» AUSGEWÄHLTER TEXTAUSZUG:

----

Wieder mal begibt sich Harry Bosch auf Abwege jenseits des vorschriftsmäßigen Dienstweges, um seine lebenslange Mission zu erfüllen: als Precher für die Toten für Gerechtigkeit zu sorgen und die Schuldigen dem Gesetz zuzuführen. Wieder mal ist diese Aufgabe alles andere als einfach, denn nicht nur sein Lieutenant hat etwas dagegen, nein, auch der Boss der Mordkommission selbst will nicht, dass der Fall „Schneewittchen“ aufgeklärt wird. Zumindest nicht jetzt, zum 20-jährigen Jubiläum der Unruhen in South L. A. Wie sähe es auch aus, dass nur der Fall einer WEISSEN in einem Viertel aufgeklärt wird, das vor allem von SCHWARZEN bewohnt wird?! Hier entsteht eine neue Art rassistischer Strafverfolgung, sozusagen das Negativbild zum Rodney-King-Fall.

Doch Bosch hat der toten Dänin noch am Tatort ein Versprechen gegeben und sich dafür entschuldigt, nur so wenige Minuten Zeit für sie zu haben. Auf seine trickreiche Weise treibt er nun seine Ermittlung zusammen mit Partner David Chu und etlichen Freunden voran. Er kommt einer veritablen Verschwörung auf die Spur, die bis zum ersten Golfkrieg 1991 zurückreicht und dazu dient, das, was dort in der 237. Transporteinheit der Nationalgarde passiert ist, zu vertuschen. Doch einer der fünf Betroffenen ist nervös geworden und hat sich nach dem Stand der Ermittlungen erkundigt. Das bringt Bosch auf die richtige Spur: ins San Joaquin Valley.

Der Haken dabei: Das San Joaquin Valley wird von zwei Männern aus der 237. beherrscht. Carl Cosgrove ist der mächtigste Mann im Tal und Sheriff J. J. Drummond ist sein langer Arm des Gesetzes. Dieses Duo deckt alle anderen Beteiligten und sorgt auch mal für Totenruhe, sollte einer aus der Reihe tanzen. Nun kandidiert Drummond, der „Kriegsheld“, sogar für den US-Kongress. Bosch gedenkt, ihm einen dicken Strich durch diese Rechnung zu machen. Dabei erhält der Cop Hilfe von unerwarteter Seite.

----

» DATENTEIL:
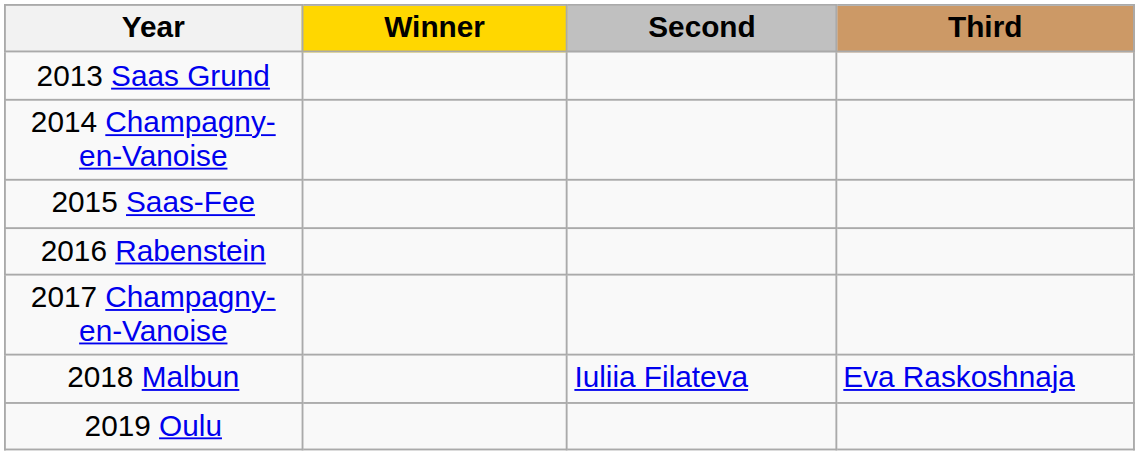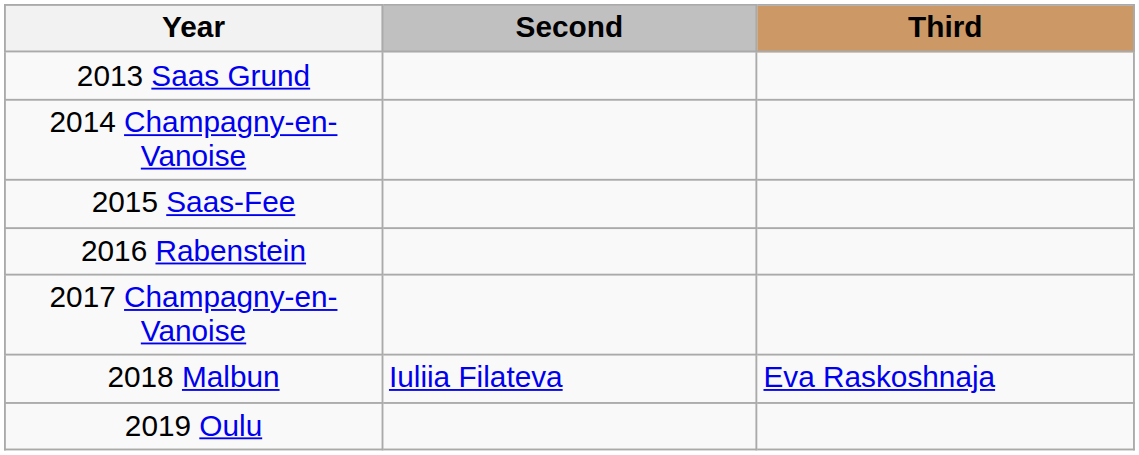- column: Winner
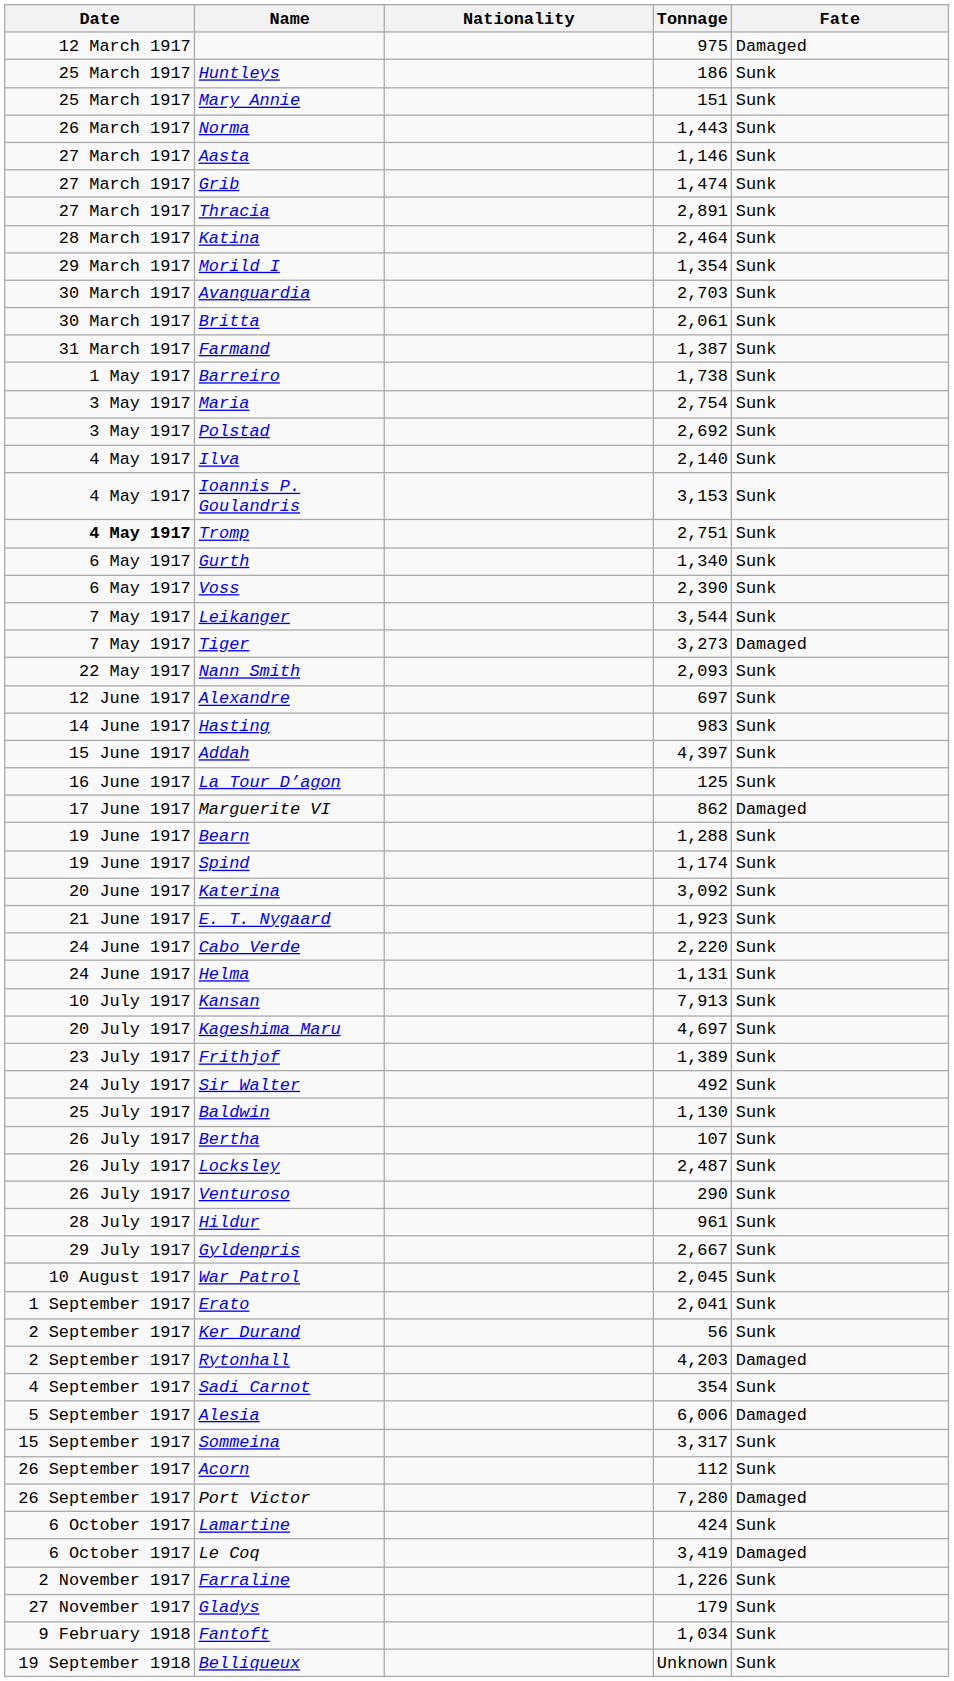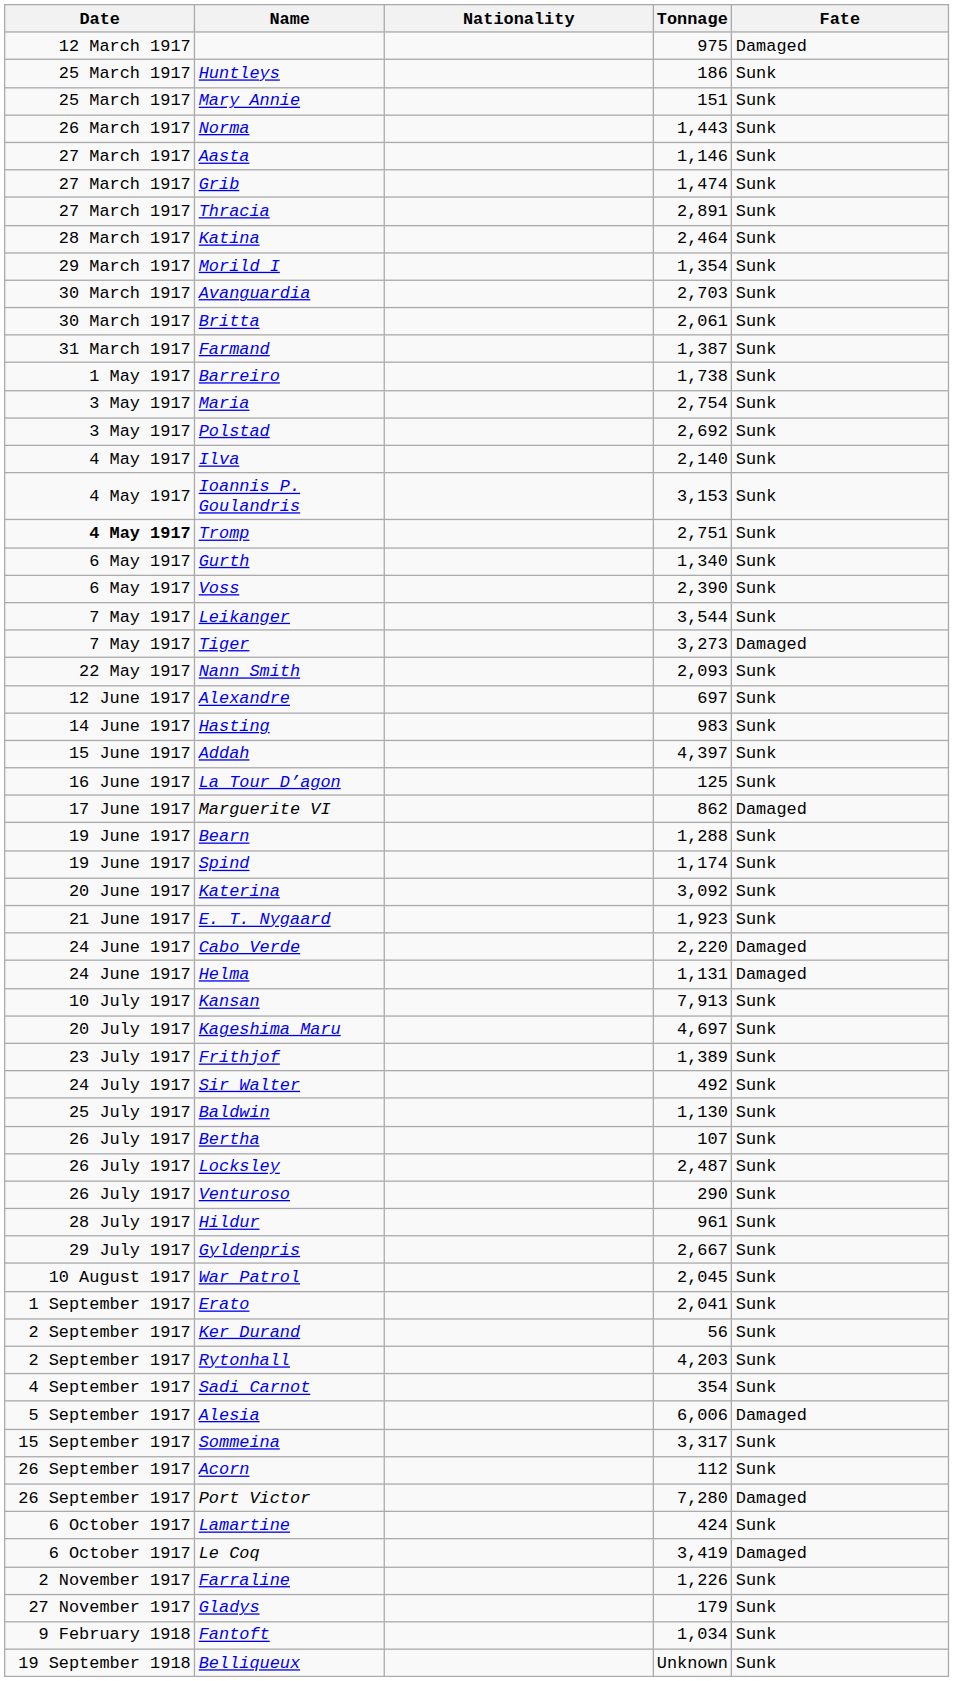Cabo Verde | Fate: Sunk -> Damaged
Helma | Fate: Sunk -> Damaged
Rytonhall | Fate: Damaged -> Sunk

----

» ZU ERLEDIGEN:
1 > Übersetze diesen Satz aus dem Textauszug über Harry Bosch ins Englische: „Carl Cosgrove ist der mächtigste Mann im Tal und Sheriff J. J. Drummond ist sein langer Arm des Gesetzes.“
2 > Für welches Amt kandidiert Drummond laut dem Textauszug über Harry Bosch?
3 > Nimm den Faden des Textauszugs über Harry Bosch nach seinem letzten Satz auf und schreib ihn weiter.

» DIE ANTWORTEN:
1 > Carl Cosgrove is the most powerful man in the valley, and Sheriff J. J. Drummond is his long arm of the law.

2 > Für den US-Kongress.

3 >
Zeitebenen

Auf seine kenntnisreiche Weise schafft es Connelly, die beiden Zeitebenen, auf denen dieser Fall spielt, miteinander zu kontrastieren. Was anno 1992 an primitiven Methoden angewandt wurde, bewältigt die moderne Kriminal- und Kommunikationstechnik im Handumdrehen. Wofür ein Cop 1992 zwei Wochen Recherche in Archiven und Datenbanken gebraucht hätte, kann er heute in einer Handvoll Stunden zusammenstellen, einfach mit Hilfe des Durchforstens von Online-Archiven der Ermittlungsbehörden.

Was Bosch die Arbeit zusätzlich erleichtert, sind Homepages der Betroffenen. Anneke Jespersen von ihrem Bruder Henrik sowie von ihrer Zeitung hat eine Gedenk-Seite eingerichtet bekommen. Hier findet Bosch bestimmte Fotos aus dem Golfkrieg, die sich als sehr nützlich erweisen sollen. Und eines davon stimmt auf verblüffende Weise mit einem anderen Foto überein, dass von der 237. Transporteinheit auf deren eigener Angehörigen-Homepage veröffentlicht worden ist. Das ist wieder einer dieser Aha-Momente, wie sie Bosch nur allzu selten vergönnt sind.

Verdrängt, aber nicht vergessen

Der Roman beleuchtet eine Schattenseite des amerikanischen Militäreinsatzes, die zunehmend von den US-Medien anerkannt und untersucht wird. Ich habe kürzlich die Verflmung „Jack Reacher“ mit Tom Cruise gesehen. Darin ist von einer Massenvergewaltigung im Irak die Rede, die US-Soldaten verübt hatten. Dies sind also Kriegsverbrechen, die abseits der Gefängnisse wie Abu Ghraib stattfanden. Es war alltägliche Gewalt, nur dass sie nicht ins Bild von heimkehrenden Helden passte.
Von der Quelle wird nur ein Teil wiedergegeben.